That leaves BOJ Governor Haruhiko Kuroda with the job of once again explaining why inflation is so weak - and why he thinks that weakness is only temporary, after more than five years of the world's most radical monetary stimulus. It also leaves him out of sync with global peers on the road to policy normalisation.
"This fiscal year we're seeing quite a bit of weakness in prices so it's inevitable that the central bank will be under pressure to explain its monetary policy," said Masaki Kuwahara, senior economist at Nomura Securities Co.
Mr Kuroda has about five weeks before the BOJ policy board delivers its quarterly outlook, when he's widely expected to lower the forecasts for inflation. Last week the BOJ downgraded its assessment of current price gains, yet maintained its view that the momentum for longer term gains is firm.
This disconnect will take a lot more explaining at the next policy meeting ending on July 31.

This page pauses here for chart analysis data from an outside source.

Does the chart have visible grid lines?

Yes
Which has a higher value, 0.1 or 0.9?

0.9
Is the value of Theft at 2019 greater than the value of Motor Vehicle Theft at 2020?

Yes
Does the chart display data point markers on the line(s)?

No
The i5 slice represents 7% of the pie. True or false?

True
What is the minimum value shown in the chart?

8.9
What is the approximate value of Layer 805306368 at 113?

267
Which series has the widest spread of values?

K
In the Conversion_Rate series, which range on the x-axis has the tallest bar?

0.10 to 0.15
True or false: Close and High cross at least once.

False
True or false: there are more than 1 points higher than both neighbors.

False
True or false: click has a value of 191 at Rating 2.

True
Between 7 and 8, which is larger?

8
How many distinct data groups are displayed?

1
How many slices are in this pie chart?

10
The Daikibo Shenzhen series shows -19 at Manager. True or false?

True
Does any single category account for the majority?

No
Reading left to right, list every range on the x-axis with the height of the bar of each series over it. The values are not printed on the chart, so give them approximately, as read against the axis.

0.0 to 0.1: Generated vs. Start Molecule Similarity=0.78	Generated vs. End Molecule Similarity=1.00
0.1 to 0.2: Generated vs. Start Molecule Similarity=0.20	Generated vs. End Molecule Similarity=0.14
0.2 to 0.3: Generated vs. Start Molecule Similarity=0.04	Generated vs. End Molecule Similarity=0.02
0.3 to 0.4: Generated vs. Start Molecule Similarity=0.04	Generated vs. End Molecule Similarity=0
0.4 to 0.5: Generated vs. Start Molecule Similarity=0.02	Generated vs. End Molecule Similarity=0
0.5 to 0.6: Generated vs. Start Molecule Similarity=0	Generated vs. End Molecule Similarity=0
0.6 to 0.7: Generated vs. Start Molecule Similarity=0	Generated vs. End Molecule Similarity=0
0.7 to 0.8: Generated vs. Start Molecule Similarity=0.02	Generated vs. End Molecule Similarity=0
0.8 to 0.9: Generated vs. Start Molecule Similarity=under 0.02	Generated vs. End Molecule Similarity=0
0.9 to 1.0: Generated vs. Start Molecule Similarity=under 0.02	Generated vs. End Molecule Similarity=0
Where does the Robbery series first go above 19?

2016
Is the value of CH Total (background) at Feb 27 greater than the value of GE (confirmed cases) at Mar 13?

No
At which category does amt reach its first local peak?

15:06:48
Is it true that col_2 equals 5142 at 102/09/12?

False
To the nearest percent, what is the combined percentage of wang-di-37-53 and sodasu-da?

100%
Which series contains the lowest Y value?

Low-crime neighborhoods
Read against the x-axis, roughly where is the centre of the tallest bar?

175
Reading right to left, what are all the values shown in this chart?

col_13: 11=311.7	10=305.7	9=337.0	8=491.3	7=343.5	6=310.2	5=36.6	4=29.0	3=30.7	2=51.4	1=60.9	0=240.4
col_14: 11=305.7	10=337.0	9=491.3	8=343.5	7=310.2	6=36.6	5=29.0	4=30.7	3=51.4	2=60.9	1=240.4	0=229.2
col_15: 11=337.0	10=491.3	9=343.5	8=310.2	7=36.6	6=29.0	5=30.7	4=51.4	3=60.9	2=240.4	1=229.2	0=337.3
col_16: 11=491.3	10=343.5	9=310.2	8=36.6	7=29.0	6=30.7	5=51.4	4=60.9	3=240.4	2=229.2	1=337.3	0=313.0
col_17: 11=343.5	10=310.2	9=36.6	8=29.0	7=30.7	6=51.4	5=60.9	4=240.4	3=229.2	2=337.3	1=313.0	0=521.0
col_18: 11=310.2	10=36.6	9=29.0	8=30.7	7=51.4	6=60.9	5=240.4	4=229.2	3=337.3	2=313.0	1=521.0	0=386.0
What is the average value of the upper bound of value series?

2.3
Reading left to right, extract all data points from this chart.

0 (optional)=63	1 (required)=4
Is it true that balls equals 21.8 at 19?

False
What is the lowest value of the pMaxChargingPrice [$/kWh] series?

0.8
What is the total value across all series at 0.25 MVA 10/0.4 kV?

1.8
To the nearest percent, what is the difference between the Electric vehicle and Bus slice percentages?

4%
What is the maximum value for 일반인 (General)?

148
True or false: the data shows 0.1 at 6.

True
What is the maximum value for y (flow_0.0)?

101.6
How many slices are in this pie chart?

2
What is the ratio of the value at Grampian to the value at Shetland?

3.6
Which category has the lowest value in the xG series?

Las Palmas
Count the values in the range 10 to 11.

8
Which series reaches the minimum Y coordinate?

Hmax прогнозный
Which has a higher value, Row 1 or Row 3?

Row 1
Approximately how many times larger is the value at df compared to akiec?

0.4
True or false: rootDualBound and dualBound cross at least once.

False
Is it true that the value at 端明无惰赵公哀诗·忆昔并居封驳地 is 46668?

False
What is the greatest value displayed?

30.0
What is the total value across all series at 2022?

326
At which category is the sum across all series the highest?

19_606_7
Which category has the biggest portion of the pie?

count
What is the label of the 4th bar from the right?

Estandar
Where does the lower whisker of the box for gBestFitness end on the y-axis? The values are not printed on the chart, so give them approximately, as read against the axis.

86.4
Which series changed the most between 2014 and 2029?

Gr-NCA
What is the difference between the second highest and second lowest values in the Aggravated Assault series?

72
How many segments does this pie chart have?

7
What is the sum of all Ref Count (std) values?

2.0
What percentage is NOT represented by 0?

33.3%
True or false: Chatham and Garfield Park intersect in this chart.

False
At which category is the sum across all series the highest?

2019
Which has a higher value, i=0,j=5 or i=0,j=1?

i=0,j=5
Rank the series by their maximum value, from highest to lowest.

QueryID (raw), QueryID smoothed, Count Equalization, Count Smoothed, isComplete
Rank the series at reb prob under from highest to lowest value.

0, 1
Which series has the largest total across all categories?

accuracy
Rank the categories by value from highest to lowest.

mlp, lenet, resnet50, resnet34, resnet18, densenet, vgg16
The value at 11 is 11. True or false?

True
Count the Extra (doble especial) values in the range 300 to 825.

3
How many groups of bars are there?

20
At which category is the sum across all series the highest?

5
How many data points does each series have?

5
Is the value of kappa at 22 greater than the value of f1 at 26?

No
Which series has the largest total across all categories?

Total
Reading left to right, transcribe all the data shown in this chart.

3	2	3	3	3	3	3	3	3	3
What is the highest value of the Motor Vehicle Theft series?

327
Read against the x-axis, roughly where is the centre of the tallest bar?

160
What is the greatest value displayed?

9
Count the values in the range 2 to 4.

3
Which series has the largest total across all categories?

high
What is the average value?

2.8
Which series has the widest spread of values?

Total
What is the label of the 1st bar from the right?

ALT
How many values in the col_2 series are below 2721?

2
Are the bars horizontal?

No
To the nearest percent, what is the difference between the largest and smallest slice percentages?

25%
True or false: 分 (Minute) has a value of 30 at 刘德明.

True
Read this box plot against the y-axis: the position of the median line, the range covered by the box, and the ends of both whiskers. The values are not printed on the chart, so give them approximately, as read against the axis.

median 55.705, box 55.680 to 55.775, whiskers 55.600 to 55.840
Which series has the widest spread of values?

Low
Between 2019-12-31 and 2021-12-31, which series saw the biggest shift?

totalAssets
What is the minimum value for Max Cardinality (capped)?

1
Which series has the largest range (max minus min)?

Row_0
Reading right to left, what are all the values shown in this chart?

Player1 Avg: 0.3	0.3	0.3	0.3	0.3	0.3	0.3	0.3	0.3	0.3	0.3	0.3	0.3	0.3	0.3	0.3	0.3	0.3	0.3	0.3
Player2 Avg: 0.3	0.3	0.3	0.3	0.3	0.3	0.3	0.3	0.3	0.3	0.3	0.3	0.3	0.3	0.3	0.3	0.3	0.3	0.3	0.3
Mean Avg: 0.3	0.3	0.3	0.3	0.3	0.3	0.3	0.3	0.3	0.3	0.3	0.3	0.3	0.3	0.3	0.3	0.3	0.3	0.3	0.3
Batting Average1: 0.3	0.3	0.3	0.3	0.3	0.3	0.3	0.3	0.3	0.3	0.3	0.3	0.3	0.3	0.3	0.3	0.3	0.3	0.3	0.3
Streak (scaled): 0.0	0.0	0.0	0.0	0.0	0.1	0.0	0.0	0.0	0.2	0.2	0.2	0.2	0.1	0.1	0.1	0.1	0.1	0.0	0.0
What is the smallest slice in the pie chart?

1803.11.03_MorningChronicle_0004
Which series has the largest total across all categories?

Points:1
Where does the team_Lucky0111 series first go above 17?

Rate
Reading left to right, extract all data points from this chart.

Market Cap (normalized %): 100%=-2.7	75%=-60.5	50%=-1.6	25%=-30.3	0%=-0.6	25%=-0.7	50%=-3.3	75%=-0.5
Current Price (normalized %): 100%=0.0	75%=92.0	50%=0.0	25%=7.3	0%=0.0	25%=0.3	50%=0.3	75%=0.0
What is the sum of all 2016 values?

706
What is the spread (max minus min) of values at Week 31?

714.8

The data released on Friday offered little hope of surging prices ahead. The BOJ's preferred gauge showed that prices for consumer products excluding fresh food rose 0.7 per cent in May, but higher energy prices accounted for the bulk of the rise. Prices excluding fresh food and energy rose a milder 0.3 per cent.
While a stronger yen is weighing on inflation by pushing down import costs, the fundamentals of Japan's economy also remain an obstacle to stronger price gains, said Takeshi Minami, chief economist at Norinchukin Research Institute.
"Retailers are trying hard not to raise prices because households are struggling," Mr Minami said.
Mr Kuroda has pointed to positive readings of broad supply and demand in the economy to justify his optimism. After last week's policy meeting, though, he did acknowledge that further analysis of Japan's economy and inflation was needed. He vowed to continue aggressive monetary stimulus.
Bloomberg Economics' Yuki Masujima supports the view that the present weakness won't last.
"The lull will soon pass, as a weaker yen lifts import prices and an economy running faster than potential continues to stoke underlying inflation pressures. The data are unlikely to sway the Bank of Japan, which last week downgraded its assessment of current inflation, but - importantly - stuck to its view that consumer price gains remain on an upward trend," according to Masujima.
Yet many economists have been pushing back their forecasts of when the BOJ might start normalising its monetary policy, which is widely thought to be both at the limits of its powers and producing diminishing returns. Some point to the BOJ's continued struggles as evidence of the limitations of monetary policy.
In April, the BOJ abandoned its targeted time frame for achieving its price goals rather than push it back for a seventh time.
"You can't say any longer that prices will rise according to the amount of money you print," Mr Minami said. "Prospects that further easing would push up prices are diminishing."
The fact that core inflation didn't fall again in May offered some relief after two months of declines but a quick reversal is unlikely, said Mari Iwashita, chief market economist at Daiwa Securities Co.
"Right now prices are being supported by oil-related energy products, and I expect these levels to continue until the start of autumn," she said.